AK Climate-Smart Agriculture


Optimization of Sphagnum paludicultures

Measuring the greenhouse gas exchange at a Sphagnum cultivation site
© Thünen-Institut/Bärbel Tiemeyer
Measuring the greenhouse gas exchange at a Sphagnum cultivation site

Interaction of climate change, nutrient input and peat properties – optimization of Sphagnum paludicultures under challenging conditions

How can we successfully establish and optimize Sphagnum paludicultures even under challenging conditions?

Background and Objective

The majority of peatlands in Germany has been drained for agriculture, forestry and peat extraction and thus emits large quantities of greenhouse gases (GHG). One possibility to reduce the GHG emissions is “paludiculture”, i.e. agriculture or forestry under quasi-natural hydrological conditions. In the case of bogs, the cultivation of Sphagnum mosses is the major option as Sphagnum can be used as high-quality horticultural substrate [link].

However, there is a number of challenges for Sphagnum paludicultures: Due to climate change, higher temperatures and lower precipitation in summer cause higher evapotranspiration rate and lower groundwater levels. This will reduce moss growth and promote the invasion of vascular plants such as Molinia caerulea and Betula pubescens. The effects of higher temperatures on the exchange of carbon dioxide (CO2) and methane (CH4) are still ambiguous.

 At the same time, vascular plants with aerenchymous tissue increase CH4 emissions. Although they might be beneficial for Sphagnum growth due to shading effects, they will increase evapotranspiration. Furthermore, the will decrease substrate quality of the mosses and thus increase maintenance costs. Another important factor is the high nitrogen deposition especially into north-western German bogs. This might both influence Sphagnum and vascular plant growth as well as GHG exchange.

All these challenges are especially difficult in the case of strongly decomposed peat. Strongly decomposed peat remains after peat extraction or due to drained of peatlands under agriculture and has highly unfavourably soil hydraulic properties, which will amplify problems such as water deficiency. The interaction of these factors has, however, not yet been systematically investigated.

The overarching goal of this project is an improved understanding – and thus an improved management – of Sphagnum paludicultures under difficult conditions regarding climate, nutrient deposition and peat properties. Results of this projects might be transferred to challenges in “classical” bog restoration.  


Since 2015, we participate in a large-scale field trial of Sphagnum cultivation on strongly decomposed peat [link]. Here, we will partly continue with the measurement of the GHG exchange to cover a whole production cycle including harvest and post-harvest regeneration. The exchange of CO2, CH4 and nitrous oxide (N2O) is measured manually with chambers. Apart from this, we monitor meteorological and hydrological parameters and determine the vegetation composition.

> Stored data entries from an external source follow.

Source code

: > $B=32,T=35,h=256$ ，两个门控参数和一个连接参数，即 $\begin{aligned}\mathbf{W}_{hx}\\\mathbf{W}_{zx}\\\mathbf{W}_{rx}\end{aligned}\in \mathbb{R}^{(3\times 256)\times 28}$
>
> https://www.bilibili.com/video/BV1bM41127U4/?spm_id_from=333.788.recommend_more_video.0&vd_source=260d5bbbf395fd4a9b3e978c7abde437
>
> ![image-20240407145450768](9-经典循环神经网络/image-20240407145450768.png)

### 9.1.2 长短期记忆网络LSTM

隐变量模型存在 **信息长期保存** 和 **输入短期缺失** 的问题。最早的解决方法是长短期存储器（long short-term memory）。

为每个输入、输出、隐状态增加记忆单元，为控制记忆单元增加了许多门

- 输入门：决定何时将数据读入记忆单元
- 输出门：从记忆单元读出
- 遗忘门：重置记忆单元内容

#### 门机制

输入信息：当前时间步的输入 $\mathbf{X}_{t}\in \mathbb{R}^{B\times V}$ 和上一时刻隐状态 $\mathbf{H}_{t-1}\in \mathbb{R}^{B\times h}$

Additionally, we will conduct a full-factorial greenhouse experiments using soil columns with both weakly and strongly decomposed peat. After establishing hummock Sphagnum species, we will apply seeds of vascular plants and vary temperature, water level and nitrogen input. During the experiment, CO2 and CH4 exchange will be measured, water samples will be analysed and seedlings counted. A process-based model will be used to improve our understanding of the dependency of growth and survival on environmental parameters.

Our Research Questions

  • What is the GHG balance of a whole production cycle of a Sphagnum paludiculture including the post-harvest regeneration phase?
  • How do vascular plants, nutrient supply, peat type, water level and temperature control the CO2 and CH4 exchange of Sphagnum paludicultures?
  • How do water level, nutrient supply and temperature effect the seedling survival rate and the growth of vascular plants as well as the growth and substrate quality of Sphagnum?